Given the previous undeviating references to it as a temporary restraining order, respondents cannot
now consider it as a preliminary injunction to justify the validity of the assailed Decision. The attendant
facts and circumstances clearly show that the respondent trial court issued a temporary restraining
order.

Injunction is a judicial writ, process or proceeding whereby a party is ordered to do or refrain from
doing a certain act. It may be the main action or merely a provisional remedy for and as an incident in
the main action. The main action for injunction is distinct from the provisional or ancillary remedy of
preliminary injunction which cannot exist except only as part or an incident of an independent action or
proceeding. As a matter of course, in an action for injunction, the auxiliary remedy of preliminary
injunction, whether prohibitory or mandatory, may issue. Under the law, the main action for injunction
seeks a judgment embodying a final injunction which is distinct from, and should not be confused with,
the provisional remedy of preliminary injunction, the sole object of which is to preserve the status quo
until the merits can be heard.

A preliminary injunction is granted at any stage of an action or proceeding prior to the judgment or
final order.

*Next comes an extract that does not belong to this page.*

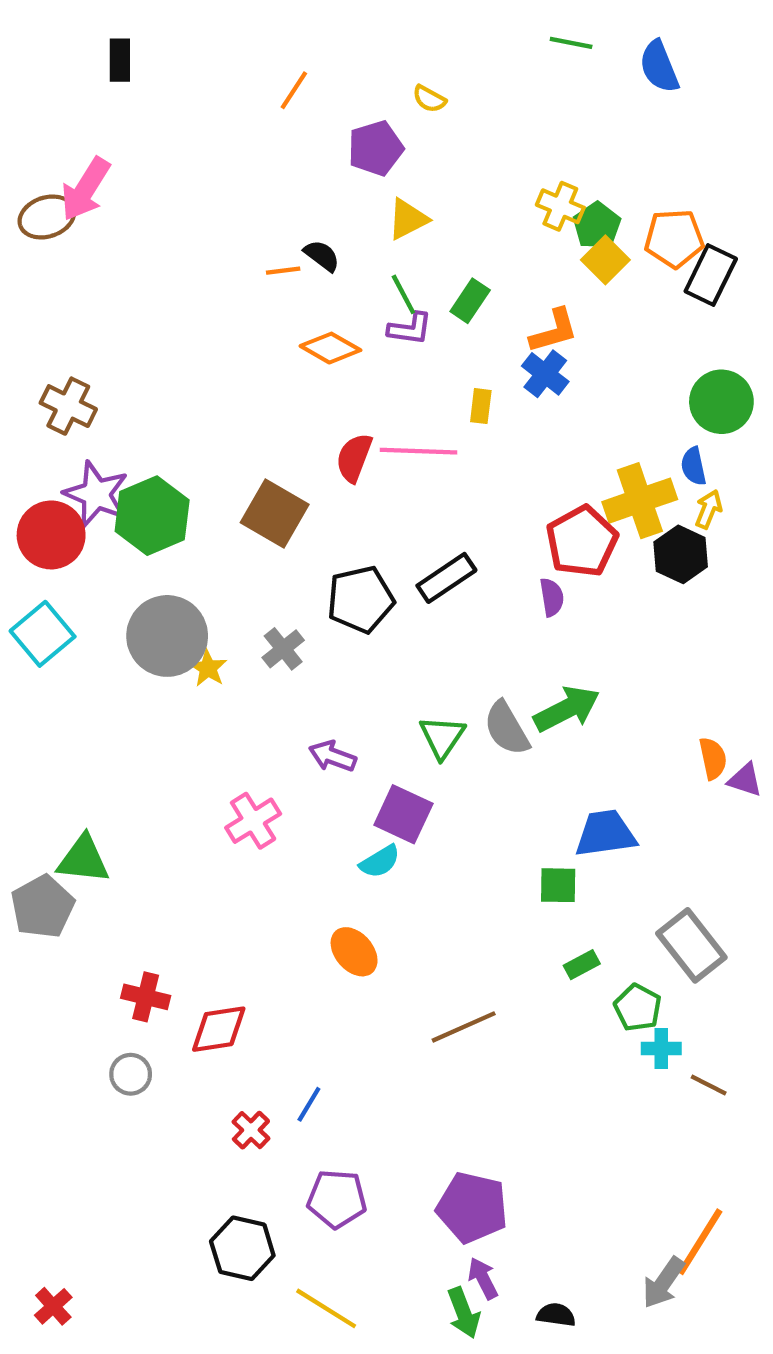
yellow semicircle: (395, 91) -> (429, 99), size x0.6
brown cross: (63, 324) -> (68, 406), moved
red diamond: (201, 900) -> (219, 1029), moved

It persists until it is dissolved or until the termination of the action without the court issuing
a final injunction. A restraining order, on the other hand, is issued to preserve the status quo until the
hearing of the application for preliminary injunction which cannot be issued ex parte.

Under Rule 58 of the Rules of Court, a judge may issue a temporary restraining order with a limited life
of twenty (20) days from date of issue. If before the expiration of the twenty (20)-day period the
application for preliminary injunction is denied, the temporary restraining order would be deemed
automatically vacated. If no action is taken by the judge on the application for preliminary injunction
within the said twenty (20) days, the temporary restraining order would automatically expire on the 20th
day by the sheer force of law, no judicial declaration to that effect being necessary.
Hence, in the case at bar, since no preliminary injunction was issued, the temporary restraining order
granted automatically expired after twenty (20) days under the Rules. The fact that respondent court
merely ordered the respondent, its agents, representatives or any person acting in his behalf to stop,
desist and refrain from implementing in their billings the new water rate increase which will start on
March 1, 2000 without stating the period for the restraint does not convert the temporary restraining
order to a preliminary injunction.

The rule against the non-extendibility of the twenty (20)-day limited period of effectivity of a temporary
restraining order is absolute if issued by a regional trial court. The failure of respondent court to fix a
period for the ordered restraint did not lend the temporary restraining order a breath of semi-
permanence which can only be characteristic of a preliminary injunction. The twenty (20)-day period
provided by the Rules of Court should be deemed incorporated in the Order where there is an omission
to do so. It is because of this rule on non-extendibility that respondent City was prompted to move that
hearings be set for its application of a preliminary injunction. Respondent City cannot take advantage of
this omission by respondent trial court.